Raw data =>
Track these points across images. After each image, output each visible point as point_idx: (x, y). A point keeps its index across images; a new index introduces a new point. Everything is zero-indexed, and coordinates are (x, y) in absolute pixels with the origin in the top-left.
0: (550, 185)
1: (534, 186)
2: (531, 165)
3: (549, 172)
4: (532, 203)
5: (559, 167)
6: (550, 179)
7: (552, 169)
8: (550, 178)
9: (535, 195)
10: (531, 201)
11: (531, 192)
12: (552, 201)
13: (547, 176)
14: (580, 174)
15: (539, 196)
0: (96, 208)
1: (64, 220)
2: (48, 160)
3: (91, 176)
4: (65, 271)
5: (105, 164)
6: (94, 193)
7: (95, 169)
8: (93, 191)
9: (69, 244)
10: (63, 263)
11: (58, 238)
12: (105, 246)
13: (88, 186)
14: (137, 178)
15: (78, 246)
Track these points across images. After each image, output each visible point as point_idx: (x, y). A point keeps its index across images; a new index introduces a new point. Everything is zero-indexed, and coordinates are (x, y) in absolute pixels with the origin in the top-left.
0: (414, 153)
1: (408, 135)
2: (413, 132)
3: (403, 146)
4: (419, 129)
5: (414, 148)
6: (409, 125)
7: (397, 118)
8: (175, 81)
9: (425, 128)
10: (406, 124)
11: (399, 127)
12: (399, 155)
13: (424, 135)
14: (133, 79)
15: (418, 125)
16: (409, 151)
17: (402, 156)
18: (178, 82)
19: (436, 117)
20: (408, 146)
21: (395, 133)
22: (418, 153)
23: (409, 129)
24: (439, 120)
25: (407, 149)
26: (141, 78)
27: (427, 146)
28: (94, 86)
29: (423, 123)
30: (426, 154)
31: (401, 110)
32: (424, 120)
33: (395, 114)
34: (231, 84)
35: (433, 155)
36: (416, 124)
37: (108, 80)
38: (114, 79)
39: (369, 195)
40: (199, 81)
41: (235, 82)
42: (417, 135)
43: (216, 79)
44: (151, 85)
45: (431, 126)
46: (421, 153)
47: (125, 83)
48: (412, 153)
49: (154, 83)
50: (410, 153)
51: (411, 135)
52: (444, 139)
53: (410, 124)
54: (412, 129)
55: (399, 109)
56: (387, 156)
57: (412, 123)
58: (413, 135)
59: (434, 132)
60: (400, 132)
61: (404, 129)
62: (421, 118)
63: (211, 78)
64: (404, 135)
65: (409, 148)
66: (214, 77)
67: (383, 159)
==
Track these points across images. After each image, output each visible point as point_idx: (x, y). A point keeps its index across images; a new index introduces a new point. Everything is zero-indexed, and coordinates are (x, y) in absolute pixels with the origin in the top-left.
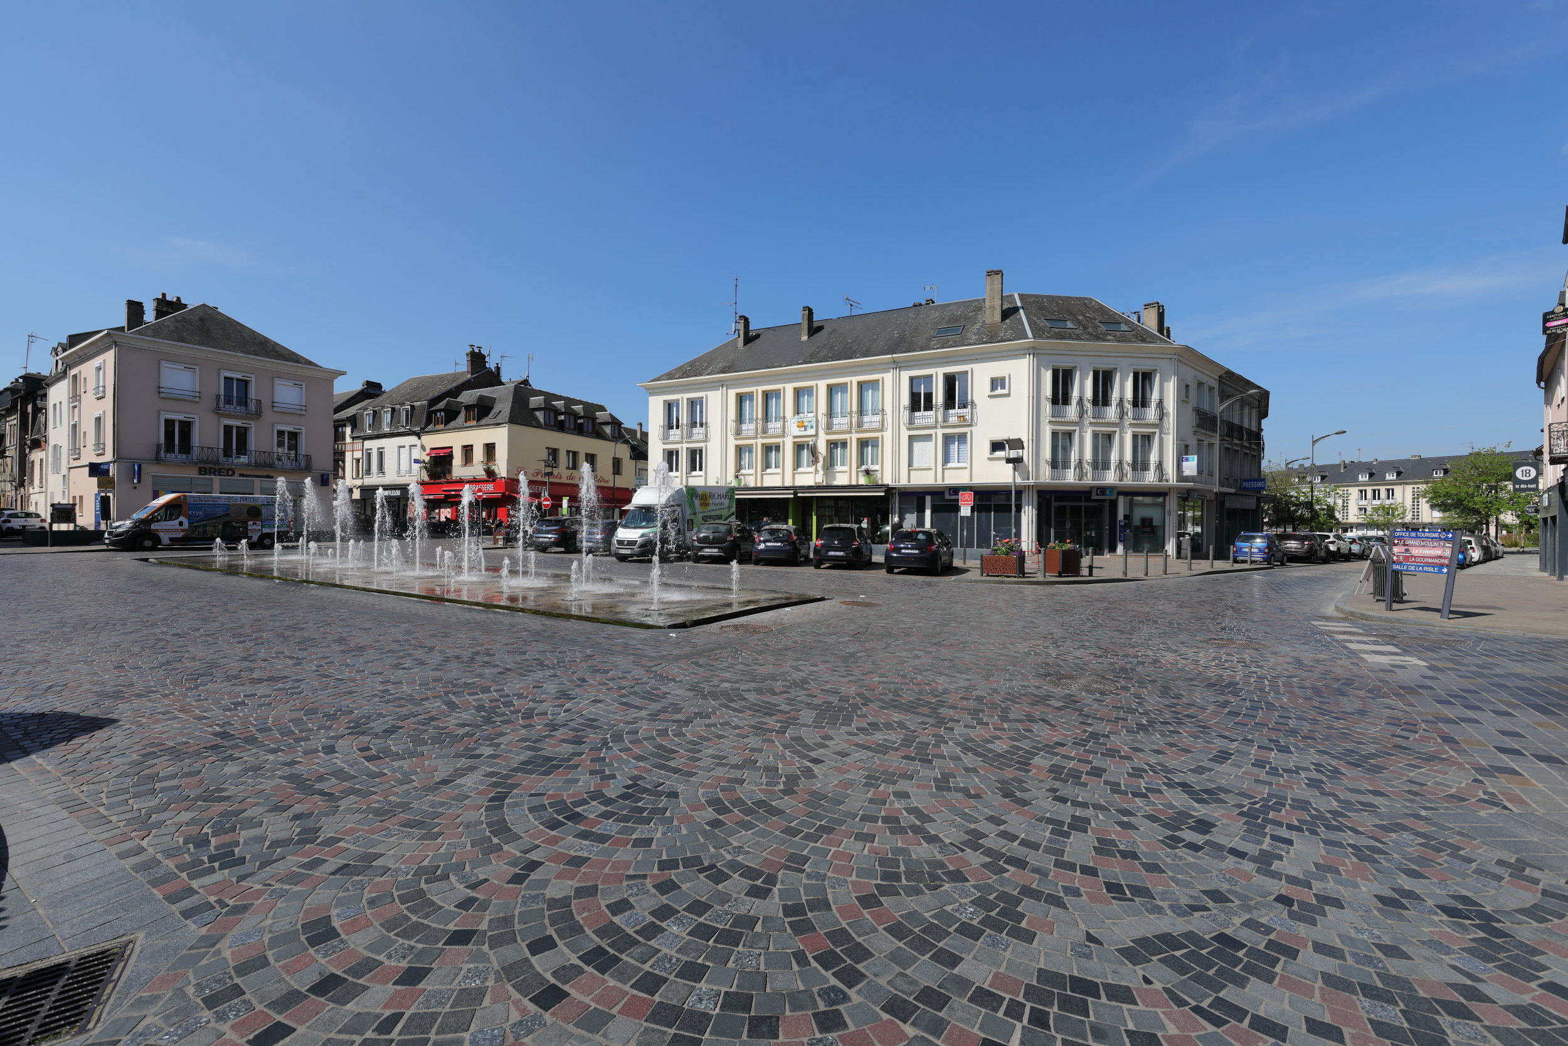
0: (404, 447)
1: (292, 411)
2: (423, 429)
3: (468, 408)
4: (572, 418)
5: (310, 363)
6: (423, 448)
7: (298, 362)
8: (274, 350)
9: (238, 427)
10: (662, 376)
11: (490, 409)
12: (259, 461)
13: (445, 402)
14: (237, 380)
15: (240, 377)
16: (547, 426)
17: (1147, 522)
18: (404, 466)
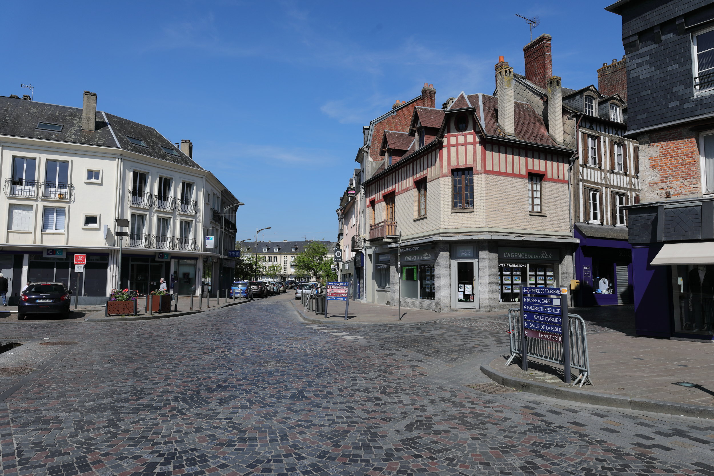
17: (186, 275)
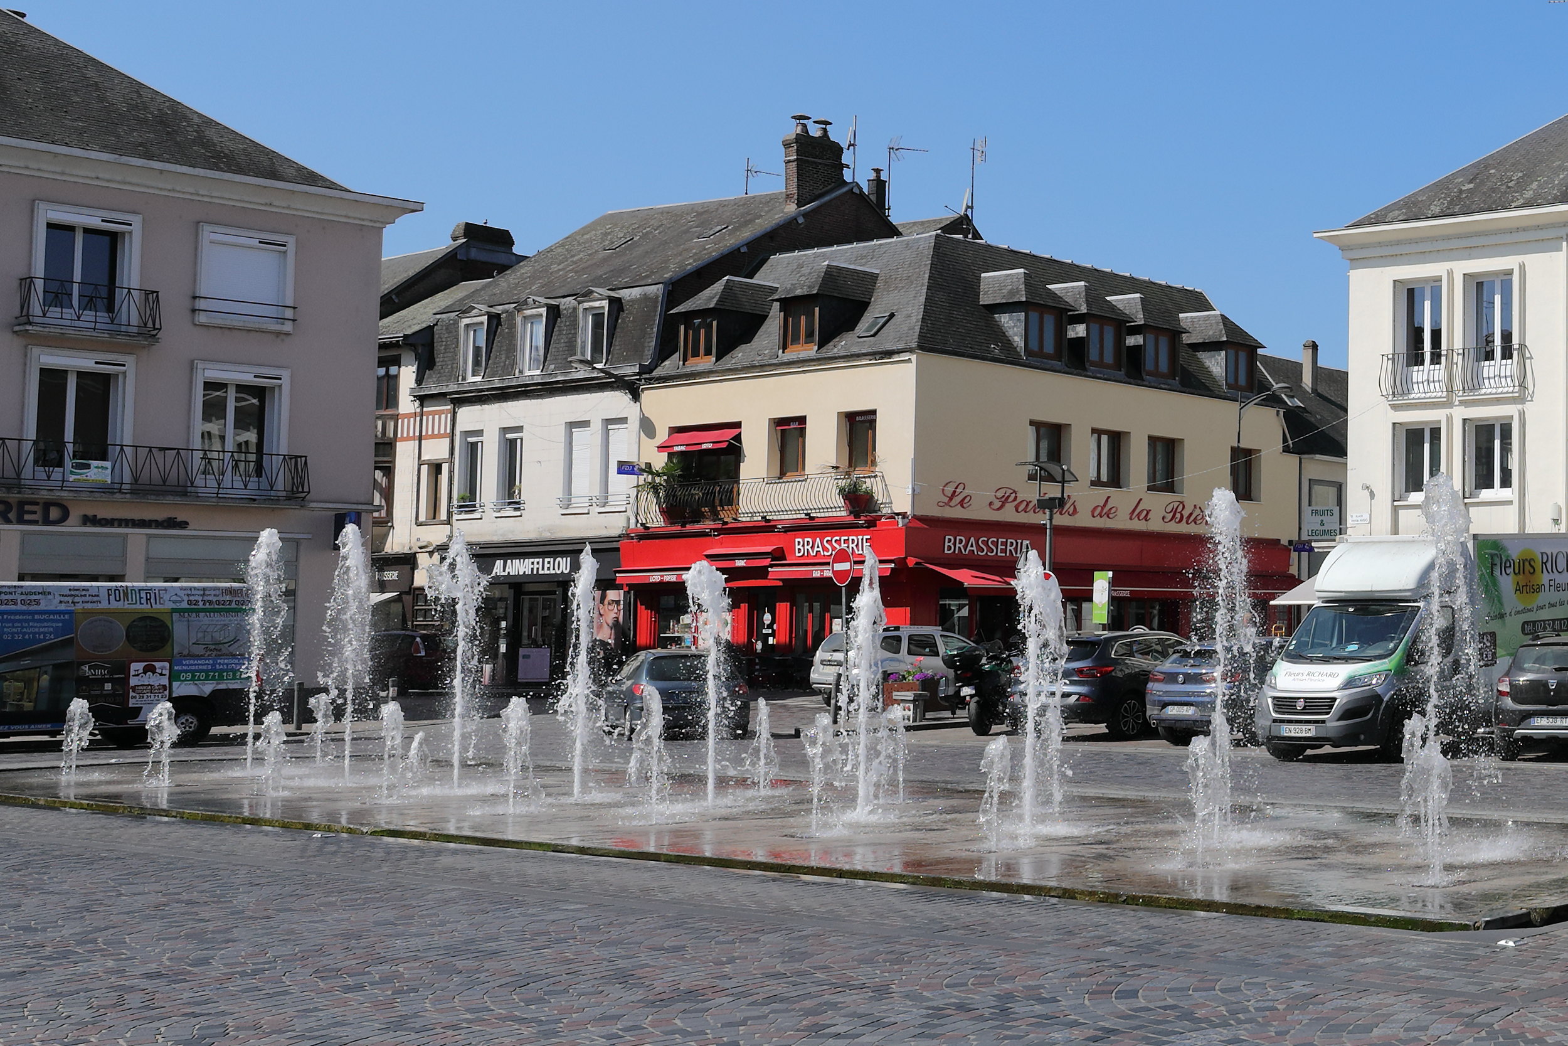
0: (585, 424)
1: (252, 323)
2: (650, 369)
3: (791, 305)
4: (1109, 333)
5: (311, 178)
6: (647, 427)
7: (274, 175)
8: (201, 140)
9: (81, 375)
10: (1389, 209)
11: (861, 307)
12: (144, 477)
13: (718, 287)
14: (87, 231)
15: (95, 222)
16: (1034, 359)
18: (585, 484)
==
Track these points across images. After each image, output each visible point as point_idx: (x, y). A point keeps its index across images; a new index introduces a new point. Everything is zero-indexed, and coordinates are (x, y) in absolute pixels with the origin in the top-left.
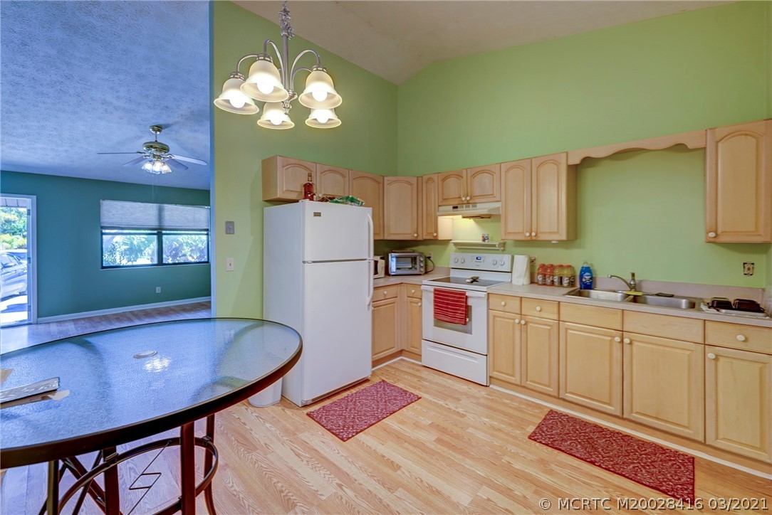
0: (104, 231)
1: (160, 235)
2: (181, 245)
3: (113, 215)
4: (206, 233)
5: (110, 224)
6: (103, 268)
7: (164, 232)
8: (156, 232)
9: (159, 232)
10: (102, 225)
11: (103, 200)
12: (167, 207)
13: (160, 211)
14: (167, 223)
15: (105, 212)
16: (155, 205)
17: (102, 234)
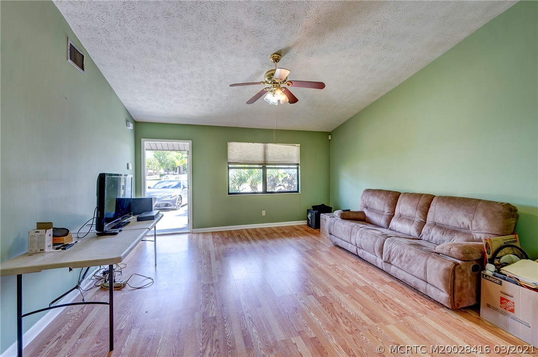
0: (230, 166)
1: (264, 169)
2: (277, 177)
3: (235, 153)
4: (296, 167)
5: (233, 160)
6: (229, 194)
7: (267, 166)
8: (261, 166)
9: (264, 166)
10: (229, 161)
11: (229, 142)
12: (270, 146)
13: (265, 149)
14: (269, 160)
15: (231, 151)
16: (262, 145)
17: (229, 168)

What you need to do =>
Repeat exactly the lines above from the one with "0: (550, 185)" up to and including the one with "14: (580, 174)". No other line belongs in the reply.

Task answer =>
0: (550, 185)
1: (534, 186)
2: (531, 165)
3: (549, 172)
4: (532, 203)
5: (559, 167)
6: (550, 179)
7: (552, 169)
8: (550, 178)
9: (535, 195)
10: (531, 201)
11: (531, 192)
12: (552, 201)
13: (547, 176)
14: (580, 174)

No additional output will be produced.